Content-wise, there is some language in the film, as the Marvel movies tend to have, but there is nothing boundary-pushing, in this regard. Violence can feel frenetic and brutal, but never in a bloody/gory way. A few creatures/characters are dispatched in gooey ways, but it all is done in the name of humor. Speaking even more of that humor, it’s safe to say from my screening that while the laughs are more on than off, some of the humor will be missed by some. I would say that an affinity for the MCU will inform many of the laughs, as is to be expected this deep into an interconnected series of films. There is no sexual content to address, that I can recall. Expect Stan Lee to pop up, but beyond him, there are cameos you won’t see coming. It’s always a fun time to be surprised within the confines of our own expectations, and seeing as to how Infinity War will likely knuckle down on who we know, it’s nice now to be surprised here.
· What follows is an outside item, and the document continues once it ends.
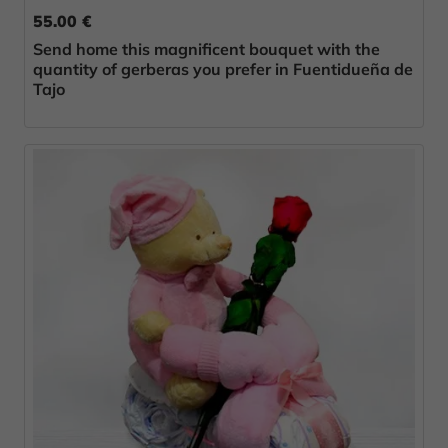
55.00 €
Send home this magnificent bouquet with the
quantity of gerberas you prefer in Fuentidueña de
Tajo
Without spoiling too much, I left the film seeing parallels between the realm of Asgard and Christ’s church. I know: it might seem heretical to some to even imply a tying together of such things, but if you can’t appreciate truth derived from understanding symbology within pop-culture, my reviews aren’t likely for you. Without digging much further, that parallel should stand very clear for Christians after watching, and taking it back to the practical application beyond the film, it should show us churches are far more than buildings.
Wrapping it all up, Thor: Ragnarok is a crazy good time. It won’t be everyone’s cup of tea, and while I type this, I know someone else somewhere is likely typing their own rant against the whole thing. I think that the cosmic confines of the story allowed for a heightened-level of zaniness that Marvel didn’t think was possible to share until now, but I don’t want this level of hilarity and self-awareness to become the signature style of all upcoming Marvel movies. With a full roster of films into the foreseeable future, I relished my time spent watching this one, and I wouldn’t mind seeing Taika Waititi infused into some future project down the line, as long as the humor feels natural to the proceedings. If you want to have many laughs and an unpredictable ride, it’s hard to go wrong with Ragnarok and the fierce flurry of fun it provides.